According to USPTO policy, naturally occurring genes can be patented if they are "isolated from their natural state and purified." However, the court acknowledged in its decision that "the information dictated by the gene is identical whether it is inside or outside the body, and an 'isolated and purified' human gene performs the same function as the human gene in a person's body."

In the unlikely event USPTO did decide to change this policy, it could invite lawsuits from industry stakeholders whose gene patents would be invalidated as a result, Hansen noted.

Summary Judgment

In a countermove to Myriad Genetics' motion to dismiss its anti-gene patenting case, ACLU submitted numerous declarations of material fact to urge federal district court Judge Sweet to decide the case even before it gets to trial. In this regard, the NY district court has ruled that the defendants' motion for summary judgment in the case will be due Dec. 2; the plaintiffs' reply due Dec. 9; and hearings will be held on Dec. 11.

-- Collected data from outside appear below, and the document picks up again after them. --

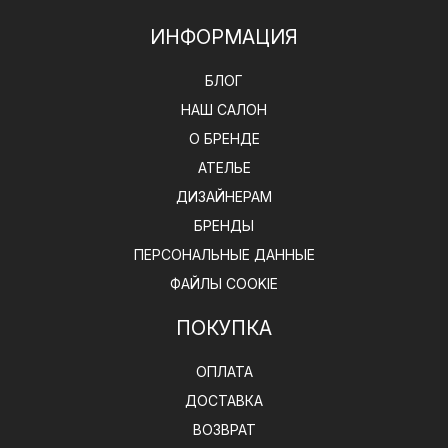
ИНФОРМАЦИЯ
БЛОГ
НАШ САЛОН
О БРЕНДЕ
АТЕЛЬЕ
ДИЗАЙНЕРАМ
БРЕНДЫ
ПЕРСОНАЛЬНЫЕ ДАННЫЕ
ФАЙЛЫ COOKIE
ПОКУПКА
ОПЛАТА
ДОСТАВКА
ВОЗВРАТ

"This can go one of three ways," ACLU's Hansen said. "The judge can grant summary judgment to the plaintiffs, in which the case is over. He can grant summary judgment to the defendants if they cross move, in which the case is over. Or he can deny summary judgment on the grounds that there are facts in dispute and we need to have a trial."

In denying Myriad's motion to dismiss, the judge has only determined that ACLU's case cannot be thrown out on technical grounds. But that doesn't mean that the case will necessarily go to trial. "So, they [defendants] can lose completely, or we can lose completely, or we can both lose and we'd have to have a trial," Hansen said.

"We look forward to proving in court that human gene patents should never have been granted in the first place," Daniel Ravicher, executive director of the Public Patent Foundation and co-counsel in the lawsuit, said in a statement. "Companies should not able to own the rights to a piece of the human genome. Specific tests or drugs can be patented, but not genes themselves."

Plaintiff attorneys on the case include Hansen and Aden Fine of the ACLU First Amendment Working Group; Park and Lenora Lapidus of the ACLU Women's Rights Project; and Ravicher of PUBPAT. Tania Simoncelli, ACLU's science advisor, provides guidance on the case.